Everything from the opening line of the records below up to and including the line containing "战后早期的另一项重要发明是小" should be retyped exactly, minus the pictures.

****************************************

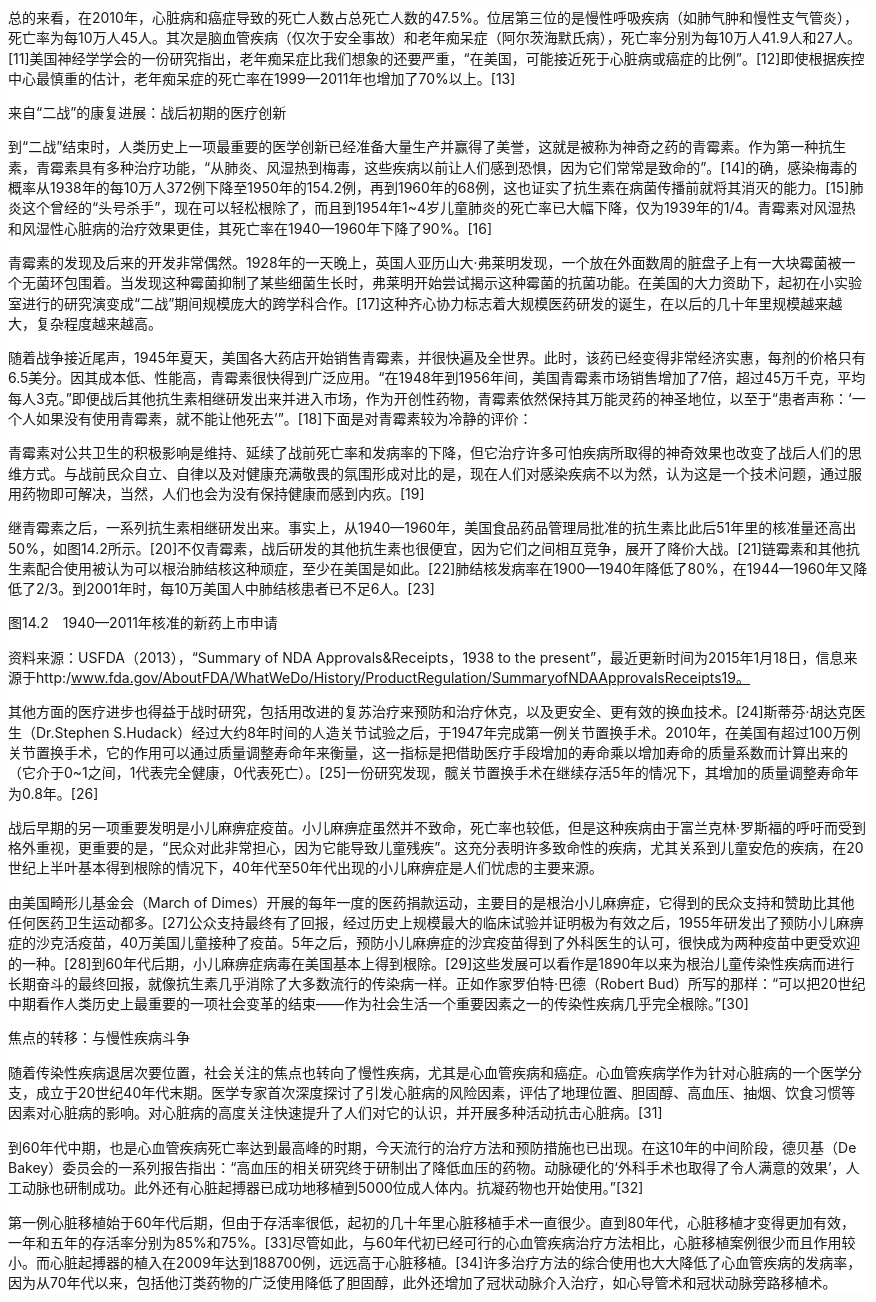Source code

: 总的来看，在2010年，心脏病和癌症导致的死亡人数占总死亡人数的47.5%。位居第三位的是慢性呼吸疾病（如肺气肿和慢性支气管炎），死亡率为每10万人45人。其次是脑血管疾病（仅次于安全事故）和老年痴呆症（阿尔茨海默氏病），死亡率分别为每10万人41.9人和27人。[11]美国神经学学会的一份研究指出，老年痴呆症比我们想象的还要严重，“在美国，可能接近死于心脏病或癌症的比例”。[12]即使根据疾控中心最慎重的估计，老年痴呆症的死亡率在1999—2011年也增加了70%以上。[13]


来自“二战”的康复进展：战后初期的医疗创新


到“二战”结束时，人类历史上一项最重要的医学创新已经准备大量生产并赢得了美誉，这就是被称为神奇之药的青霉素。作为第一种抗生素，青霉素具有多种治疗功能，“从肺炎、风湿热到梅毒，这些疾病以前让人们感到恐惧，因为它们常常是致命的”。[14]的确，感染梅毒的概率从1938年的每10万人372例下降至1950年的154.2例，再到1960年的68例，这也证实了抗生素在病菌传播前就将其消灭的能力。[15]肺炎这个曾经的“头号杀手”，现在可以轻松根除了，而且到1954年1~4岁儿童肺炎的死亡率已大幅下降，仅为1939年的1/4。青霉素对风湿热和风湿性心脏病的治疗效果更佳，其死亡率在1940—1960年下降了90%。[16]

青霉素的发现及后来的开发非常偶然。1928年的一天晚上，英国人亚历山大·弗莱明发现，一个放在外面数周的脏盘子上有一大块霉菌被一个无菌环包围着。当发现这种霉菌抑制了某些细菌生长时，弗莱明开始尝试揭示这种霉菌的抗菌功能。在美国的大力资助下，起初在小实验室进行的研究演变成“二战”期间规模庞大的跨学科合作。[17]这种齐心协力标志着大规模医药研发的诞生，在以后的几十年里规模越来越大，复杂程度越来越高。

随着战争接近尾声，1945年夏天，美国各大药店开始销售青霉素，并很快遍及全世界。此时，该药已经变得非常经济实惠，每剂的价格只有6.5美分。因其成本低、性能高，青霉素很快得到广泛应用。“在1948年到1956年间，美国青霉素市场销售增加了7倍，超过45万千克，平均每人3克。”即便战后其他抗生素相继研发出来并进入市场，作为开创性药物，青霉素依然保持其万能灵药的神圣地位，以至于“患者声称：‘一个人如果没有使用青霉素，就不能让他死去’”。[18]下面是对青霉素较为冷静的评价：

青霉素对公共卫生的积极影响是维持、延续了战前死亡率和发病率的下降，但它治疗许多可怕疾病所取得的神奇效果也改变了战后人们的思维方式。与战前民众自立、自律以及对健康充满敬畏的氛围形成对比的是，现在人们对感染疾病不以为然，认为这是一个技术问题，通过服用药物即可解决，当然，人们也会为没有保持健康而感到内疚。[19]

继青霉素之后，一系列抗生素相继研发出来。事实上，从1940—1960年，美国食品药品管理局批准的抗生素比此后51年里的核准量还高出50%，如图14.2所示。[20]不仅青霉素，战后研发的其他抗生素也很便宜，因为它们之间相互竞争，展开了降价大战。[21]链霉素和其他抗生素配合使用被认为可以根治肺结核这种顽症，至少在美国是如此。[22]肺结核发病率在1900—1940年降低了80%，在1944—1960年又降低了2/3。到2001年时，每10万美国人中肺结核患者已不足6人。[23]



图14.2　1940—2011年核准的新药上市申请


资料来源：USFDA（2013），“Summary of NDA Approvals&Receipts，1938 to the present”，最近更新时间为2015年1月18日，信息来源于http:/www.fda.gov/AboutFDA/WhatWeDo/History/ProductRegulation/SummaryofNDAApprovalsReceipts19。

其他方面的医疗进步也得益于战时研究，包括用改进的复苏治疗来预防和治疗休克，以及更安全、更有效的换血技术。[24]斯蒂芬·胡达克医生（Dr.Stephen S.Hudack）经过大约8年时间的人造关节试验之后，于1947年完成第一例关节置换手术。2010年，在美国有超过100万例关节置换手术，它的作用可以通过质量调整寿命年来衡量，这一指标是把借助医疗手段增加的寿命乘以增加寿命的质量系数而计算出来的（它介于0~1之间，1代表完全健康，0代表死亡）。[25]一份研究发现，髋关节置换手术在继续存活5年的情况下，其增加的质量调整寿命年为0.8年。[26]

战后早期的另一项重要发明是小儿麻痹症疫苗。小儿麻痹症虽然并不致命，死亡率也较低，但是这种疾病由于富兰克林·罗斯福的呼吁而受到格外重视，更重要的是，“民众对此非常担心，因为它能导致儿童残疾”。这充分表明许多致命性的疾病，尤其关系到儿童安危的疾病，在20世纪上半叶基本得到根除的情况下，40年代至50年代出现的小儿麻痹症是人们忧虑的主要来源。

由美国畸形儿基金会（March of Dimes）开展的每年一度的医药捐款运动，主要目的是根治小儿麻痹症，它得到的民众支持和赞助比其他任何医药卫生运动都多。[27]公众支持最终有了回报，经过历史上规模最大的临床试验并证明极为有效之后，1955年研发出了预防小儿麻痹症的沙克活疫苗，40万美国儿童接种了疫苗。5年之后，预防小儿麻痹症的沙宾疫苗得到了外科医生的认可，很快成为两种疫苗中更受欢迎的一种。[28]到60年代后期，小儿麻痹症病毒在美国基本上得到根除。[29]这些发展可以看作是1890年以来为根治儿童传染性疾病而进行长期奋斗的最终回报，就像抗生素几乎消除了大多数流行的传染病一样。正如作家罗伯特·巴德（Robert Bud）所写的那样：“可以把20世纪中期看作人类历史上最重要的一项社会变革的结束——作为社会生活一个重要因素之一的传染性疾病几乎完全根除。”[30]


焦点的转移：与慢性疾病斗争


随着传染性疾病退居次要位置，社会关注的焦点也转向了慢性疾病，尤其是心血管疾病和癌症。心血管疾病学作为针对心脏病的一个医学分支，成立于20世纪40年代末期。医学专家首次深度探讨了引发心脏病的风险因素，评估了地理位置、胆固醇、高血压、抽烟、饮食习惯等因素对心脏病的影响。对心脏病的高度关注快速提升了人们对它的认识，并开展多种活动抗击心脏病。[31]

到60年代中期，也是心血管疾病死亡率达到最高峰的时期，今天流行的治疗方法和预防措施也已出现。在这10年的中间阶段，德贝基（De Bakey）委员会的一系列报告指出：“高血压的相关研究终于研制出了降低血压的药物。动脉硬化的‘外科手术也取得了令人满意的效果’，人工动脉也研制成功。此外还有心脏起搏器已成功地移植到5000位成人体内。抗凝药物也开始使用。”[32]

第一例心脏移植始于60年代后期，但由于存活率很低，起初的几十年里心脏移植手术一直很少。直到80年代，心脏移植才变得更加有效，一年和五年的存活率分别为85%和75%。[33]尽管如此，与60年代初已经可行的心血管疾病治疗方法相比，心脏移植案例很少而且作用较小。而心脏起搏器的植入在2009年达到188700例，远远高于心脏移植。[34]许多治疗方法的综合使用也大大降低了心血管疾病的发病率，因为从70年代以来，包括他汀类药物的广泛使用降低了胆固醇，此外还增加了冠状动脉介入治疗，如心导管术和冠状动脉旁路移植术。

****************************************

* [TASK OUTPUT]
Source code

: 总的来看，在2010年，心脏病和癌症导致的死亡人数占总死亡人数的47.5%。位居第三位的是慢性呼吸疾病（如肺气肿和慢性支气管炎），死亡率为每10万人45人。其次是脑血管疾病（仅次于安全事故）和老年痴呆症（阿尔茨海默氏病），死亡率分别为每10万人41.9人和27人。[11]美国神经学学会的一份研究指出，老年痴呆症比我们想象的还要严重，“在美国，可能接近死于心脏病或癌症的比例”。[12]即使根据疾控中心最慎重的估计，老年痴呆症的死亡率在1999—2011年也增加了70%以上。[13]


来自“二战”的康复进展：战后初期的医疗创新


到“二战”结束时，人类历史上一项最重要的医学创新已经准备大量生产并赢得了美誉，这就是被称为神奇之药的青霉素。作为第一种抗生素，青霉素具有多种治疗功能，“从肺炎、风湿热到梅毒，这些疾病以前让人们感到恐惧，因为它们常常是致命的”。[14]的确，感染梅毒的概率从1938年的每10万人372例下降至1950年的154.2例，再到1960年的68例，这也证实了抗生素在病菌传播前就将其消灭的能力。[15]肺炎这个曾经的“头号杀手”，现在可以轻松根除了，而且到1954年1~4岁儿童肺炎的死亡率已大幅下降，仅为1939年的1/4。青霉素对风湿热和风湿性心脏病的治疗效果更佳，其死亡率在1940—1960年下降了90%。[16]

青霉素的发现及后来的开发非常偶然。1928年的一天晚上，英国人亚历山大·弗莱明发现，一个放在外面数周的脏盘子上有一大块霉菌被一个无菌环包围着。当发现这种霉菌抑制了某些细菌生长时，弗莱明开始尝试揭示这种霉菌的抗菌功能。在美国的大力资助下，起初在小实验室进行的研究演变成“二战”期间规模庞大的跨学科合作。[17]这种齐心协力标志着大规模医药研发的诞生，在以后的几十年里规模越来越大，复杂程度越来越高。

随着战争接近尾声，1945年夏天，美国各大药店开始销售青霉素，并很快遍及全世界。此时，该药已经变得非常经济实惠，每剂的价格只有6.5美分。因其成本低、性能高，青霉素很快得到广泛应用。“在1948年到1956年间，美国青霉素市场销售增加了7倍，超过45万千克，平均每人3克。”即便战后其他抗生素相继研发出来并进入市场，作为开创性药物，青霉素依然保持其万能灵药的神圣地位，以至于“患者声称：‘一个人如果没有使用青霉素，就不能让他死去’”。[18]下面是对青霉素较为冷静的评价：

青霉素对公共卫生的积极影响是维持、延续了战前死亡率和发病率的下降，但它治疗许多可怕疾病所取得的神奇效果也改变了战后人们的思维方式。与战前民众自立、自律以及对健康充满敬畏的氛围形成对比的是，现在人们对感染疾病不以为然，认为这是一个技术问题，通过服用药物即可解决，当然，人们也会为没有保持健康而感到内疚。[19]

继青霉素之后，一系列抗生素相继研发出来。事实上，从1940—1960年，美国食品药品管理局批准的抗生素比此后51年里的核准量还高出50%，如图14.2所示。[20]不仅青霉素，战后研发的其他抗生素也很便宜，因为它们之间相互竞争，展开了降价大战。[21]链霉素和其他抗生素配合使用被认为可以根治肺结核这种顽症，至少在美国是如此。[22]肺结核发病率在1900—1940年降低了80%，在1944—1960年又降低了2/3。到2001年时，每10万美国人中肺结核患者已不足6人。[23]



图14.2　1940—2011年核准的新药上市申请


资料来源：USFDA（2013），“Summary of NDA Approvals&Receipts，1938 to the present”，最近更新时间为2015年1月18日，信息来源于http:/www.fda.gov/AboutFDA/WhatWeDo/History/ProductRegulation/SummaryofNDAApprovalsReceipts19。

其他方面的医疗进步也得益于战时研究，包括用改进的复苏治疗来预防和治疗休克，以及更安全、更有效的换血技术。[24]斯蒂芬·胡达克医生（Dr.Stephen S.Hudack）经过大约8年时间的人造关节试验之后，于1947年完成第一例关节置换手术。2010年，在美国有超过100万例关节置换手术，它的作用可以通过质量调整寿命年来衡量，这一指标是把借助医疗手段增加的寿命乘以增加寿命的质量系数而计算出来的（它介于0~1之间，1代表完全健康，0代表死亡）。[25]一份研究发现，髋关节置换手术在继续存活5年的情况下，其增加的质量调整寿命年为0.8年。[26]

战后早期的另一项重要发明是小儿麻痹症疫苗。小儿麻痹症虽然并不致命，死亡率也较低，但是这种疾病由于富兰克林·罗斯福的呼吁而受到格外重视，更重要的是，“民众对此非常担心，因为它能导致儿童残疾”。这充分表明许多致命性的疾病，尤其关系到儿童安危的疾病，在20世纪上半叶基本得到根除的情况下，40年代至50年代出现的小儿麻痹症是人们忧虑的主要来源。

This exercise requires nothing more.